**Supplied material**:
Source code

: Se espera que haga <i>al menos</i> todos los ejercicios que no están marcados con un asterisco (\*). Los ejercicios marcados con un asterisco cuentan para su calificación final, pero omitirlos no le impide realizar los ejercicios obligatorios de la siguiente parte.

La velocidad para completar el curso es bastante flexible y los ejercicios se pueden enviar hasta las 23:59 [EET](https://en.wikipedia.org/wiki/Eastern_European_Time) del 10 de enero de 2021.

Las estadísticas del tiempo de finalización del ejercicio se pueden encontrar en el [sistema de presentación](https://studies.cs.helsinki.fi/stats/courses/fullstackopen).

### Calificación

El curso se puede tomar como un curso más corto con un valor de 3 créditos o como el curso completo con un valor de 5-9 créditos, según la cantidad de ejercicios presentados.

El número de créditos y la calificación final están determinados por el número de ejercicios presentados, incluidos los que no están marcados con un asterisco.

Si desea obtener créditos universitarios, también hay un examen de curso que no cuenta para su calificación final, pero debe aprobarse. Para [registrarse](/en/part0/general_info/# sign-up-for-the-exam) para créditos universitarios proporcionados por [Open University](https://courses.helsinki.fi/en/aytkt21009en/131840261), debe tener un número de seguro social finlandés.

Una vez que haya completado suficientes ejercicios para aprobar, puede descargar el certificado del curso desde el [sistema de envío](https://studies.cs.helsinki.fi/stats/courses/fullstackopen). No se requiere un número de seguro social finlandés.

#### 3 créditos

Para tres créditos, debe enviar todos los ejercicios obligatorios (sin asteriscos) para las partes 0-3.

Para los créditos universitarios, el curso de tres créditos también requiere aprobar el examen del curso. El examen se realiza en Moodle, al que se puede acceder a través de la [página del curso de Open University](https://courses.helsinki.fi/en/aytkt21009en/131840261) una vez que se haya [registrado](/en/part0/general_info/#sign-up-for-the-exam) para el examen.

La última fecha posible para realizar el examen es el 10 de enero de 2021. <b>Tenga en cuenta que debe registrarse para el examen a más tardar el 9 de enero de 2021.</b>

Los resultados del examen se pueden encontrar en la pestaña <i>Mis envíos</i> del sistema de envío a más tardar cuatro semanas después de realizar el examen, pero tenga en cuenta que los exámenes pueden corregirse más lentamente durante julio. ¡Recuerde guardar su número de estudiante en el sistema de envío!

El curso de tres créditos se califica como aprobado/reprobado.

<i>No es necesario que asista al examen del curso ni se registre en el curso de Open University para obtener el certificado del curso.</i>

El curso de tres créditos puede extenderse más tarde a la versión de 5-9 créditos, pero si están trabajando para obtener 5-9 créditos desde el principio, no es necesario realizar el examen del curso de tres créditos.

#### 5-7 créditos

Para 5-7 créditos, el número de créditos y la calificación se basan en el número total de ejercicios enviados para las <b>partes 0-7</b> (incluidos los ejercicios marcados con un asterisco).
* * *
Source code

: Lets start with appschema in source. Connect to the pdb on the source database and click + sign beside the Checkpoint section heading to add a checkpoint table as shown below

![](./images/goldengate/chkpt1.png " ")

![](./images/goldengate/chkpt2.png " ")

**What is expected**: All lines above from the one holding "Las estadísticas del" to the one holding "El curso se", inclusive, are to be copied exactly; no other line is wanted.

**Solution for this exercise**:
Las estadísticas del tiempo de finalización del ejercicio se pueden encontrar en el [sistema de presentación](https://studies.cs.helsinki.fi/stats/courses/fullstackopen).

### Calificación

El curso se puede tomar como un curso más corto con un valor de 3 créditos o como el curso completo con un valor de 5-9 créditos, según la cantidad de ejercicios presentados.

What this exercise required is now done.